Work item –
Repeat word for word everything from the line containing "Cleanance HYDRA Beruhigende" down to the line containing "Preise inkl. MwSt. zzgl. Versandkosten", including both of those lines.

(Saved data entries)
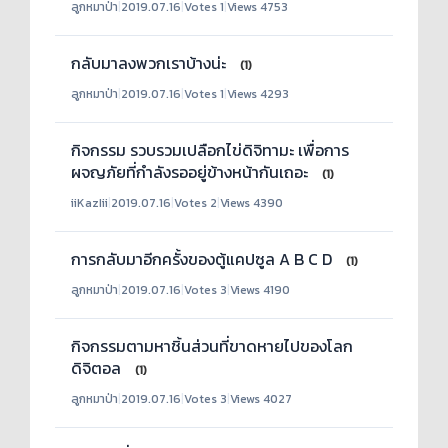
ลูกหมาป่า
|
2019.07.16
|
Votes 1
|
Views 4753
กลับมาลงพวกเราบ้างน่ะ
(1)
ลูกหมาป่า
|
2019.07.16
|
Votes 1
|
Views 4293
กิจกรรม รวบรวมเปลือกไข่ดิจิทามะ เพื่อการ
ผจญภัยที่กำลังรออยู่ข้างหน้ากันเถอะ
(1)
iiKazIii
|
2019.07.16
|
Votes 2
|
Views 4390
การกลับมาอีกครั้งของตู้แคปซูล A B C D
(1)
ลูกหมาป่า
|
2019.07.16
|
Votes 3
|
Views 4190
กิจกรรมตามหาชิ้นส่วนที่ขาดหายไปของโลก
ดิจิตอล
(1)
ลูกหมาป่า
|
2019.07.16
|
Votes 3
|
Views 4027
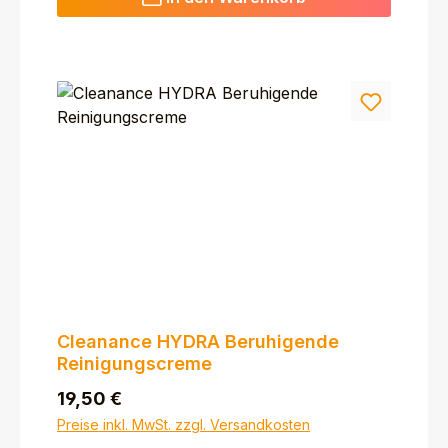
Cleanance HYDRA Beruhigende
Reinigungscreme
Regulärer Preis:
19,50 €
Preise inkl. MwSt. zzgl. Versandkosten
...
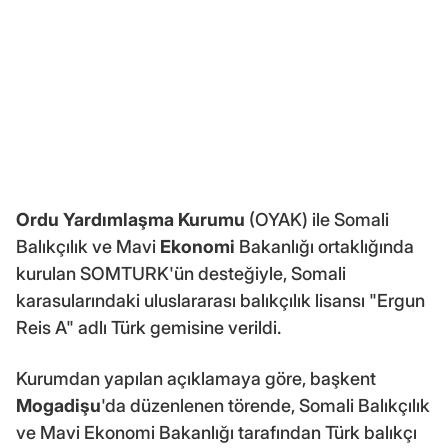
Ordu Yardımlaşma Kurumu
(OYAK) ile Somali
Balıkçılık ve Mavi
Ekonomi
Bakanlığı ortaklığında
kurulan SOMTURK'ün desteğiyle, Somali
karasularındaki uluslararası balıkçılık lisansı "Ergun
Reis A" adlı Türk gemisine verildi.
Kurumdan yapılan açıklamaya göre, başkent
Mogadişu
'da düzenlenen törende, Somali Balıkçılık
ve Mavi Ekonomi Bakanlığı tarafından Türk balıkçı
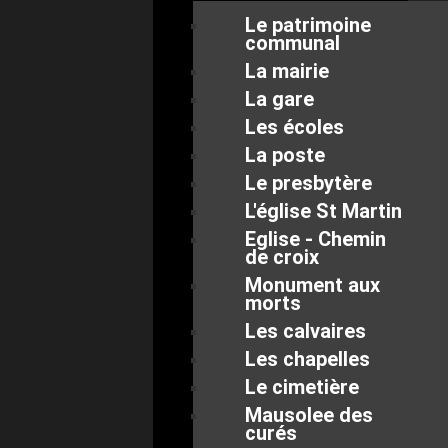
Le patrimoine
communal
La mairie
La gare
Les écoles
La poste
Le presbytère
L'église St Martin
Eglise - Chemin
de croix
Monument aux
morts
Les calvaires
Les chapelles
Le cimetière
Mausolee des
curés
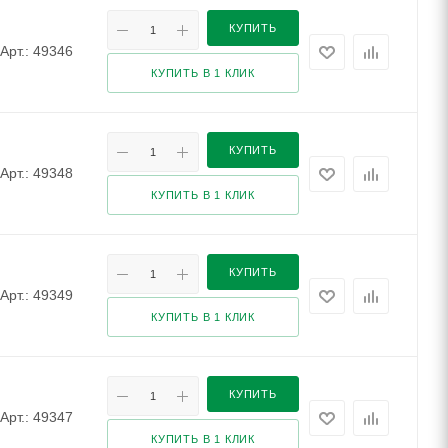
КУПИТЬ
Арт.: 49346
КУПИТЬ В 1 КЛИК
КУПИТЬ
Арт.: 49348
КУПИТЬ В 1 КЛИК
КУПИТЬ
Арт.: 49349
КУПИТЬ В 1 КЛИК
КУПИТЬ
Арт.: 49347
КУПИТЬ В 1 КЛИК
---
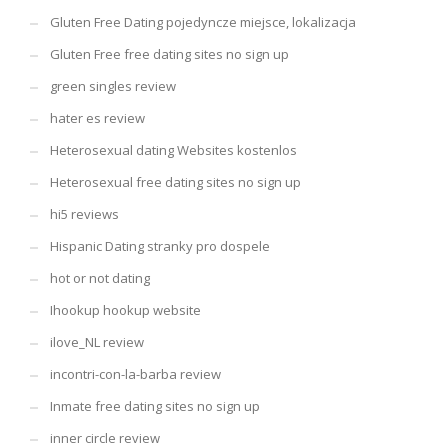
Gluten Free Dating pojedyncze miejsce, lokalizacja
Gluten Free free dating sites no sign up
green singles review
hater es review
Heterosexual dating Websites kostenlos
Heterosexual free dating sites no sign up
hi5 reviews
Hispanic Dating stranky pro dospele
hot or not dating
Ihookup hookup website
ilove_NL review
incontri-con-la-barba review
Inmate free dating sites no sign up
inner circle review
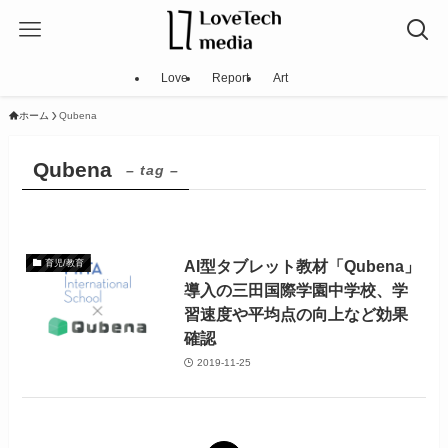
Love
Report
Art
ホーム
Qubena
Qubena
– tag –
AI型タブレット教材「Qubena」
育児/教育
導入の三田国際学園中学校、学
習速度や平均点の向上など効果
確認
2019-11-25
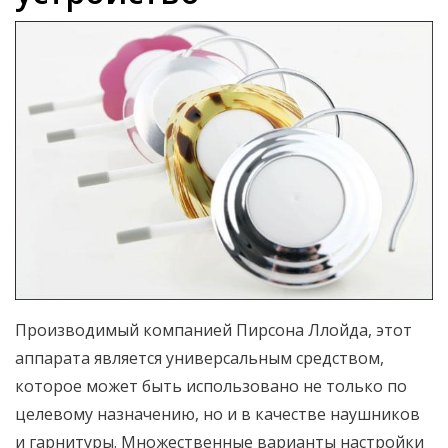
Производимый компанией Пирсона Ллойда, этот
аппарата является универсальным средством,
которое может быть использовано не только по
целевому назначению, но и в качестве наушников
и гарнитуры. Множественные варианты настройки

Answer space –
Cleanance HYDRA Beruhigende
Reinigungscreme
Regulärer Preis:
19,50 €
Preise inkl. MwSt. zzgl. Versandkosten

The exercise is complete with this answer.